Please display each line below that contains the word "pose", treating uppercase and lowercase as different.

── DATA SEGMENT

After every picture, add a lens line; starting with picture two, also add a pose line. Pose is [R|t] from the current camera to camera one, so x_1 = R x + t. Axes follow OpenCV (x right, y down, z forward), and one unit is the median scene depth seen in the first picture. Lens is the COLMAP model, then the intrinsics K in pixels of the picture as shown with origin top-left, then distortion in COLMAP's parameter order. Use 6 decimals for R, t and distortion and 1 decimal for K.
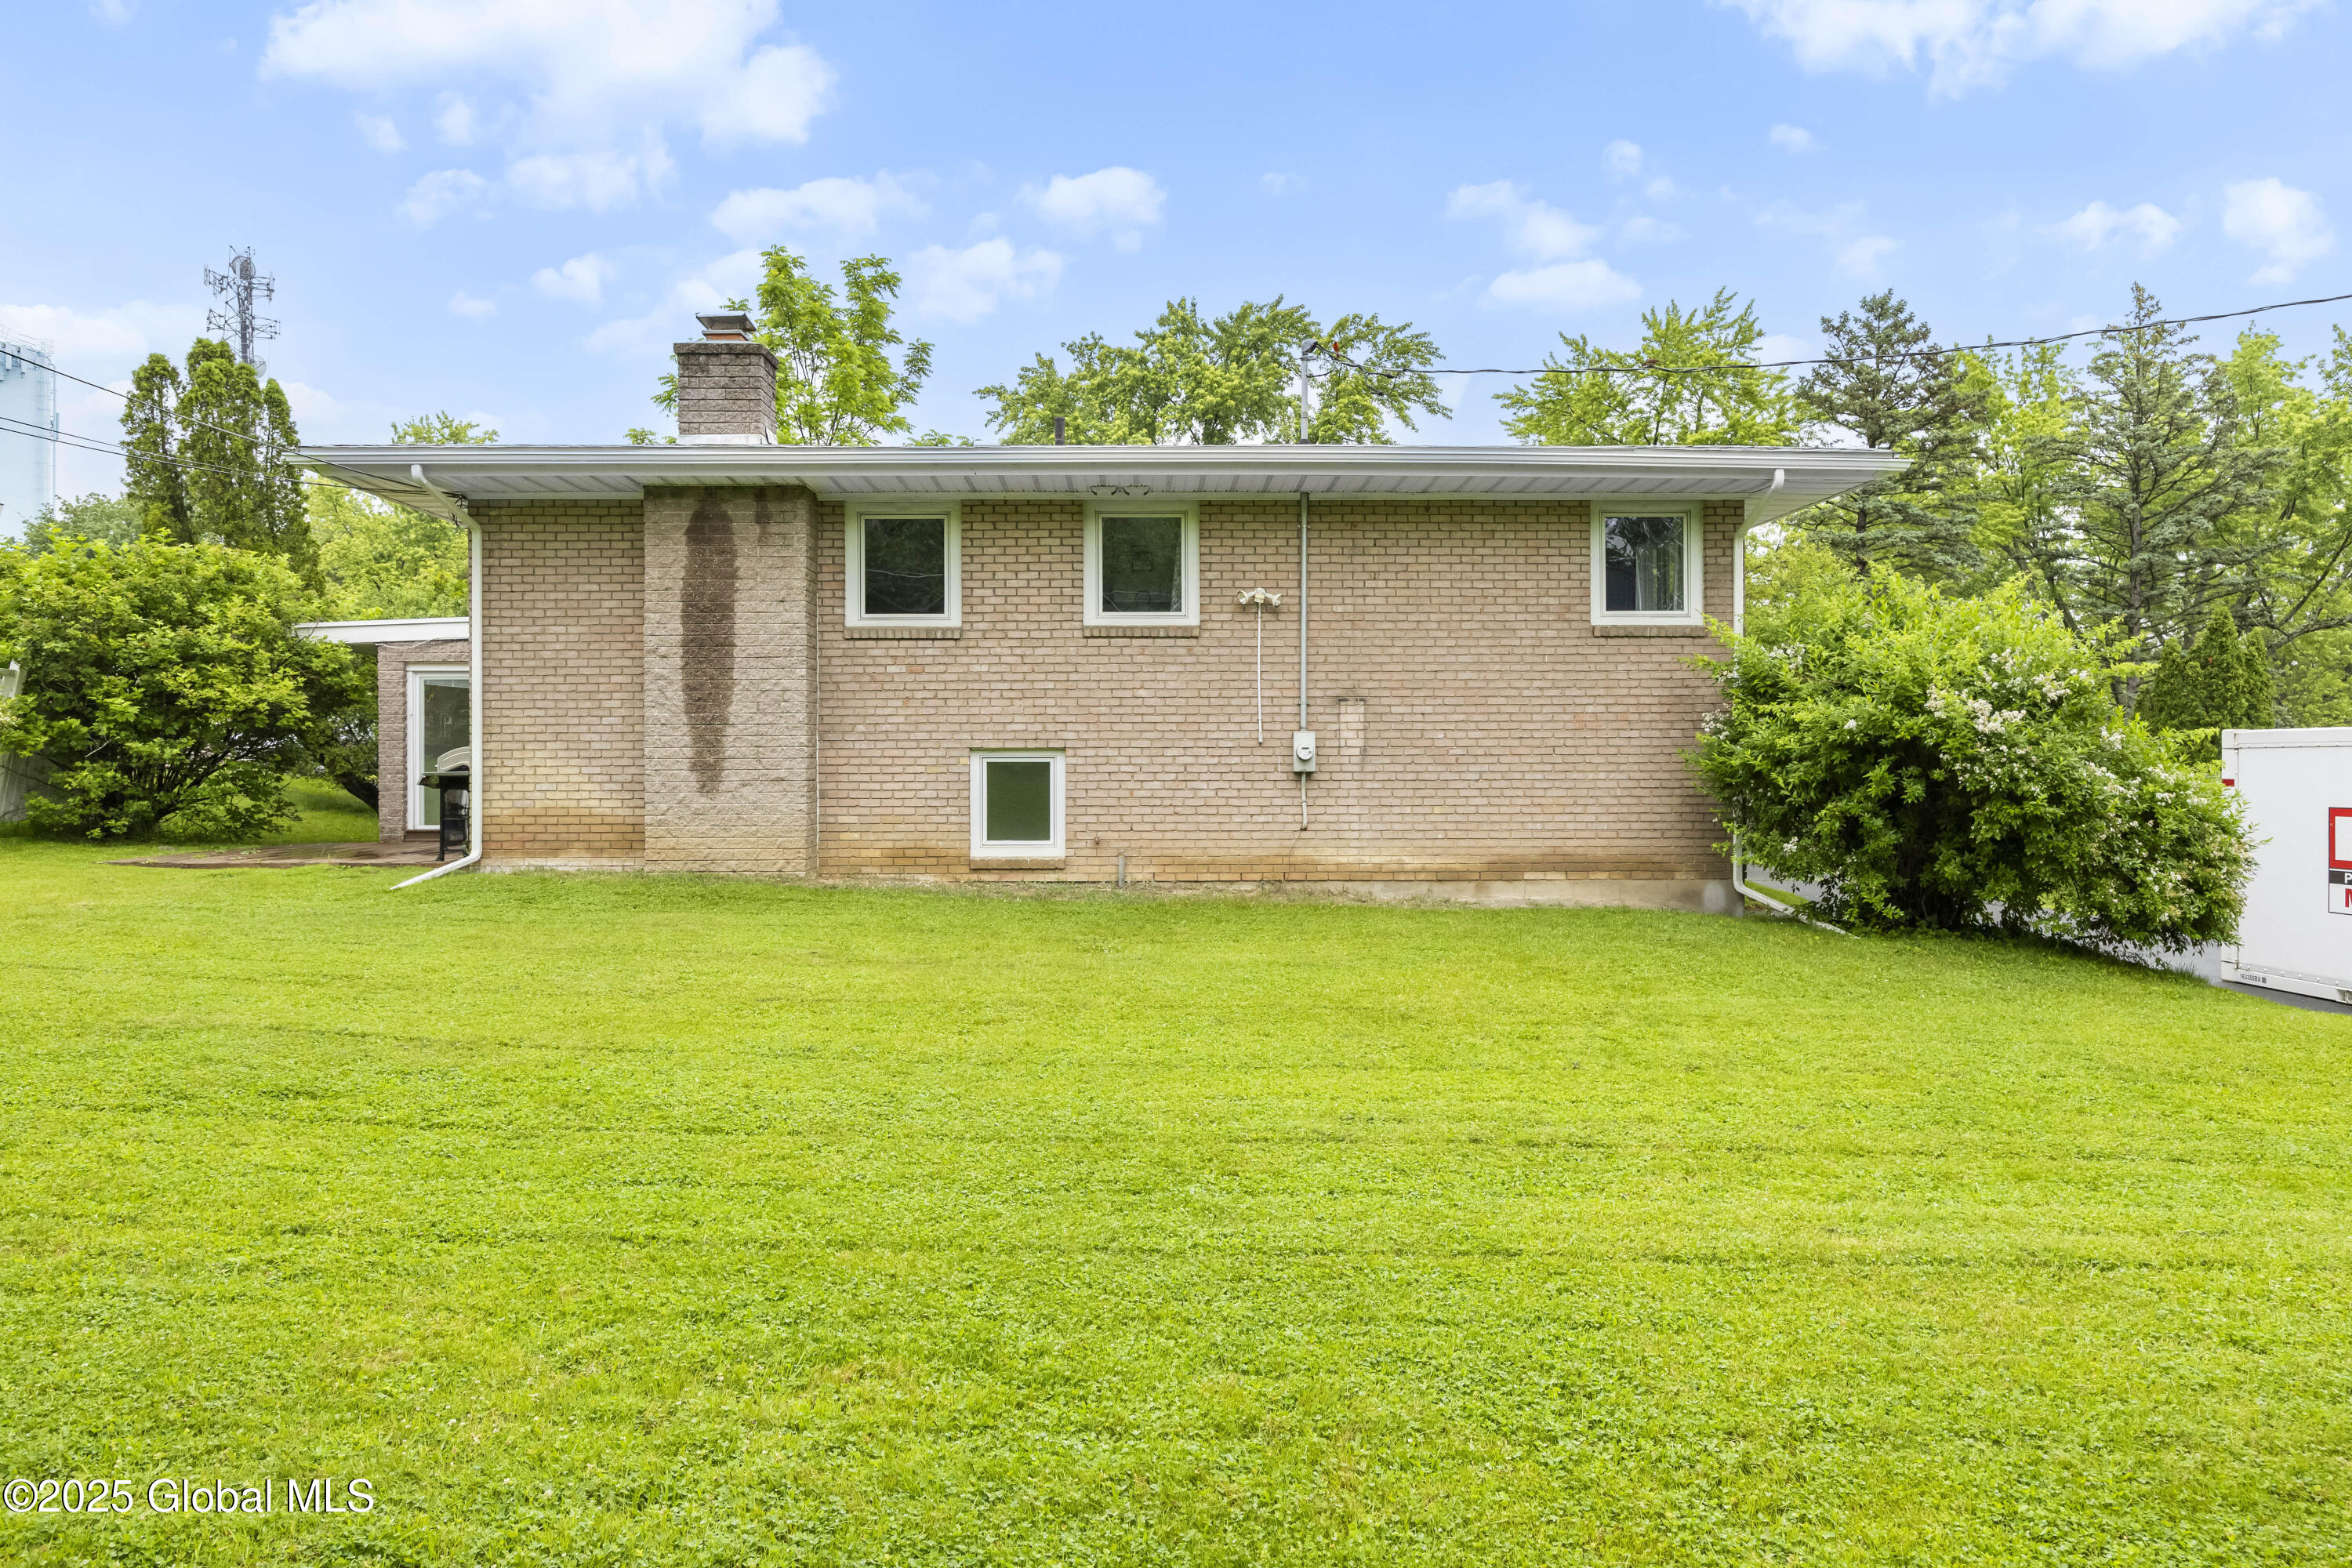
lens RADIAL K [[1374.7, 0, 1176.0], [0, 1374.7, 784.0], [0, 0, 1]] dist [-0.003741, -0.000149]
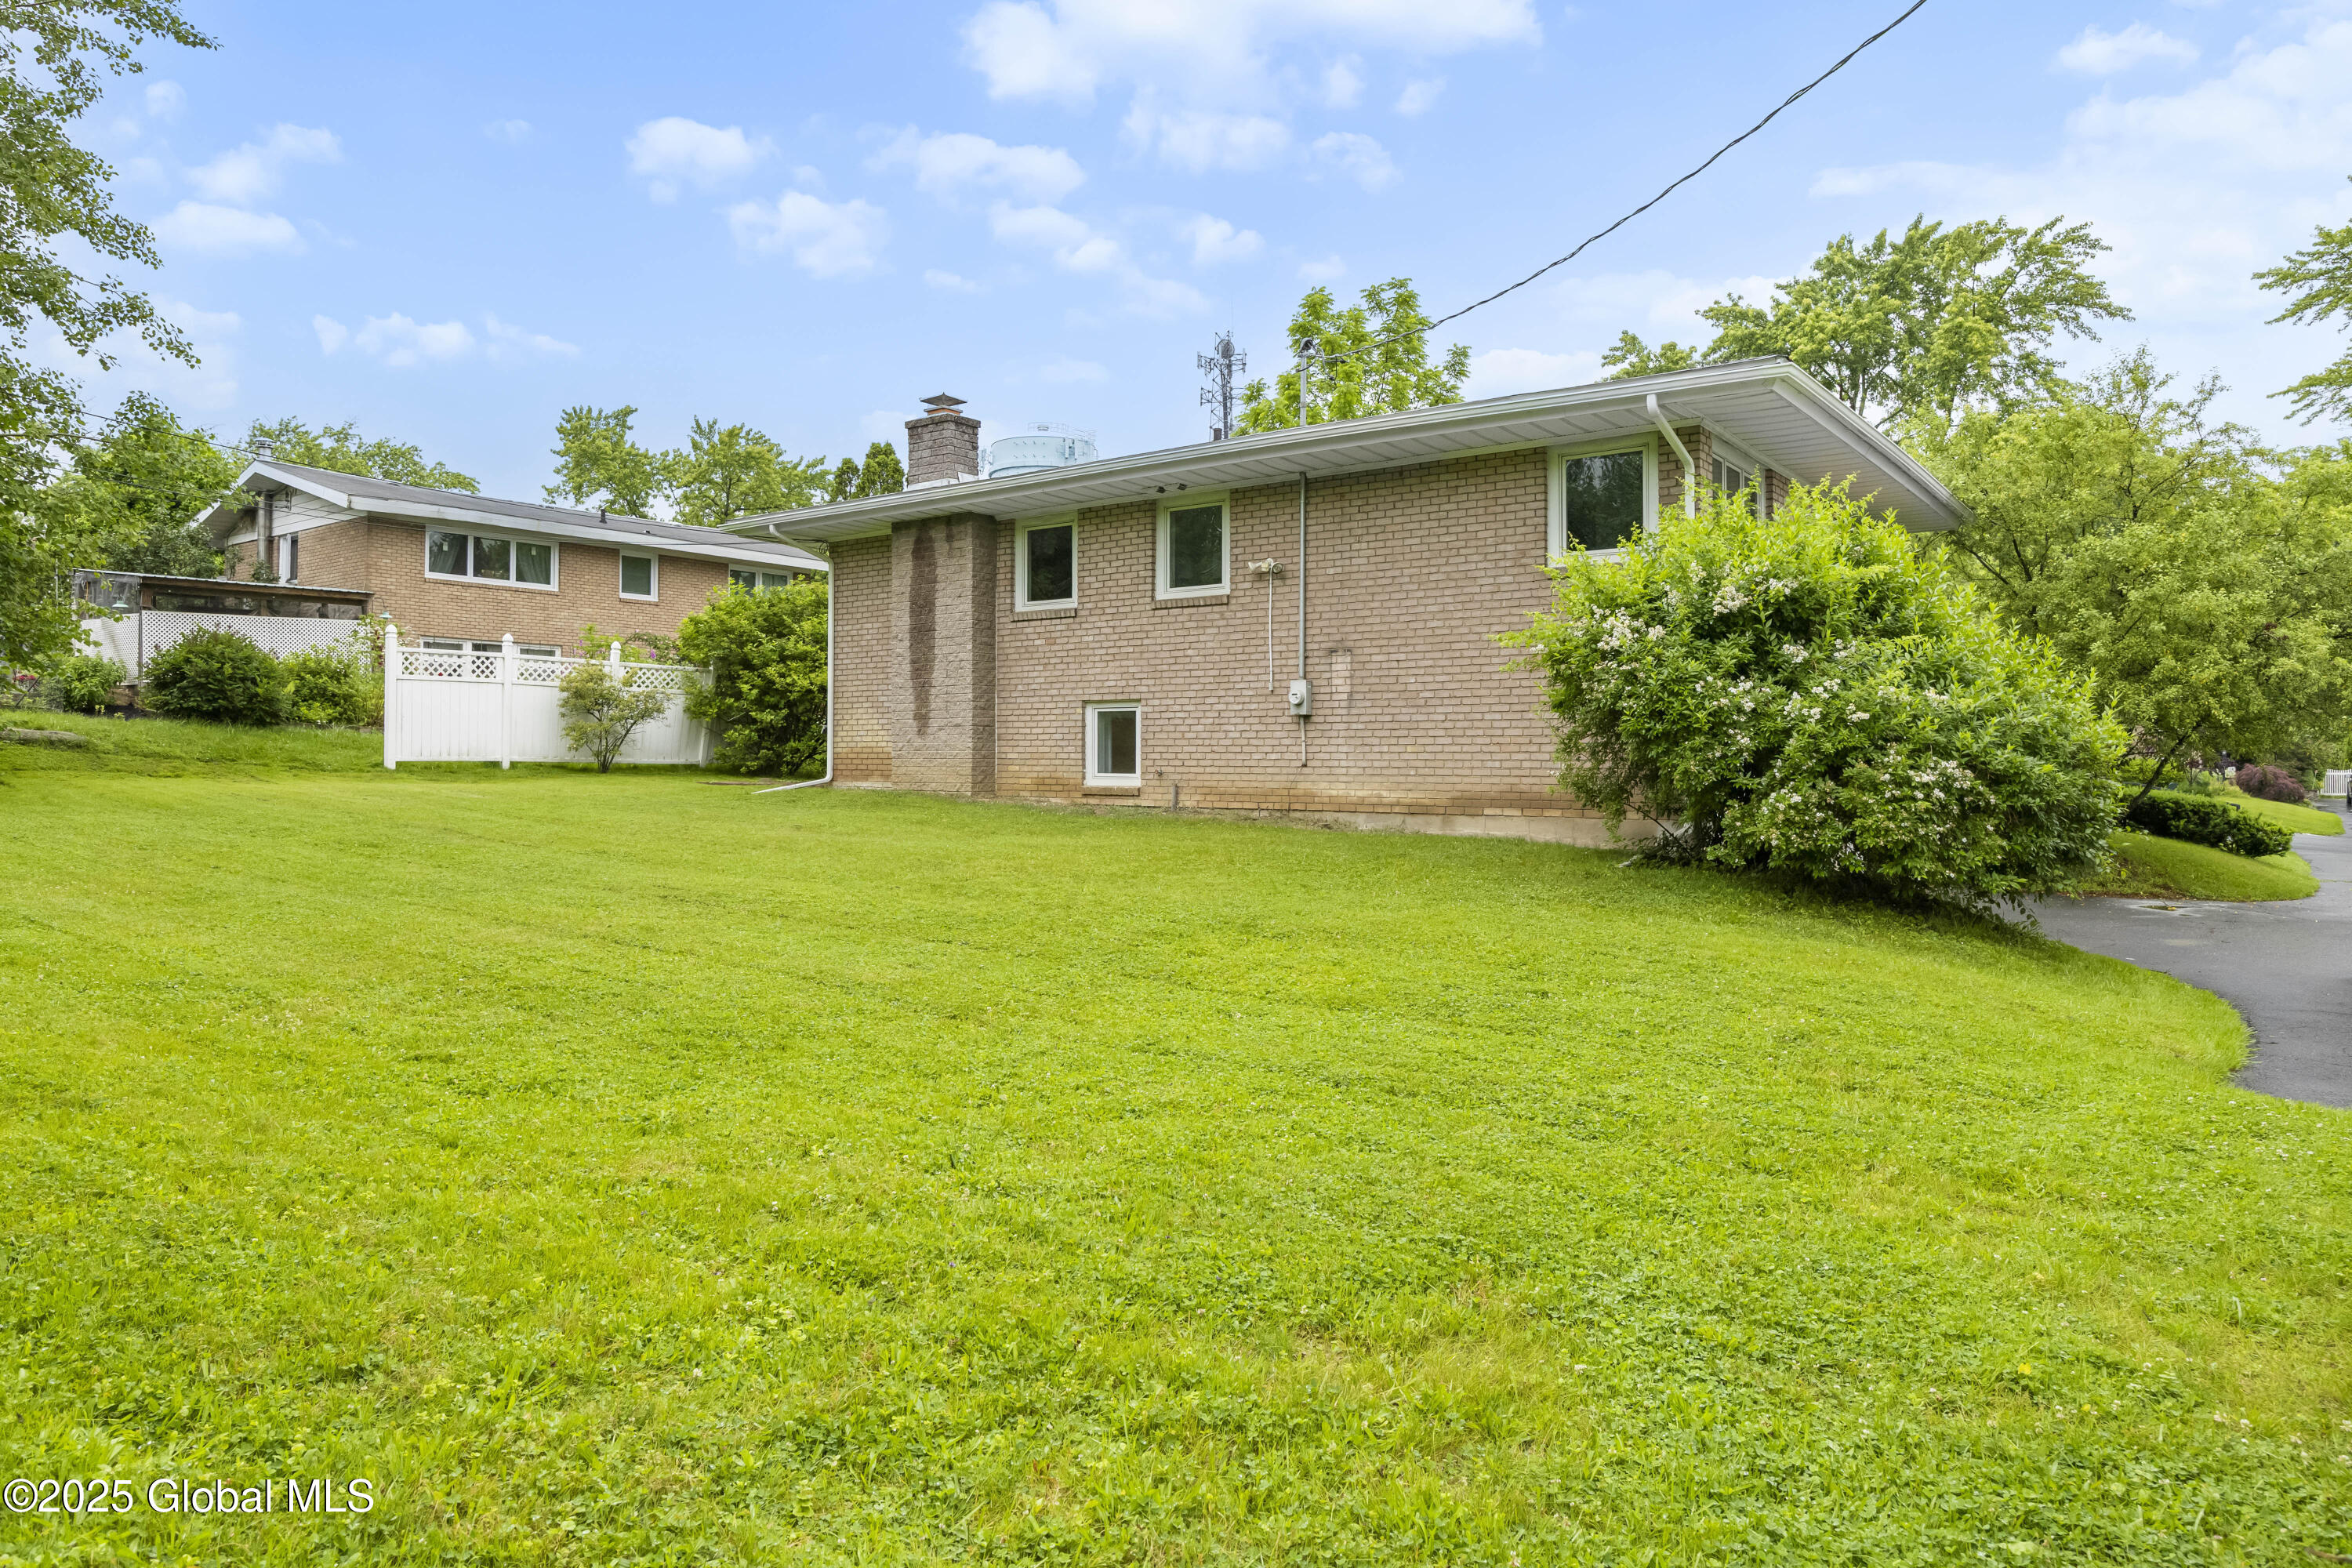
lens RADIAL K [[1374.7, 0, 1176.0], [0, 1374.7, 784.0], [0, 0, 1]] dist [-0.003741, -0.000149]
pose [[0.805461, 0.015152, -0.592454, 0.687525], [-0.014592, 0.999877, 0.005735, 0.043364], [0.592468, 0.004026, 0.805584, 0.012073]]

────

■ EXERCISE ANSWER:
After every picture, add a lens line; starting with picture two, also add a pose line. Pose is [R|t] from the current camera to camera one, so x_1 = R x + t. Axes follow OpenCV (x right, y down, z forward), and one unit is the median scene depth seen in the first picture. Lens is the COLMAP model, then the intrinsics K in pixels of the picture as shown with origin top-left, then distortion in COLMAP's parameter order. Use 6 decimals for R, t and distortion and 1 decimal for K.
pose [[0.805461, 0.015152, -0.592454, 0.687525], [-0.014592, 0.999877, 0.005735, 0.043364], [0.592468, 0.004026, 0.805584, 0.012073]]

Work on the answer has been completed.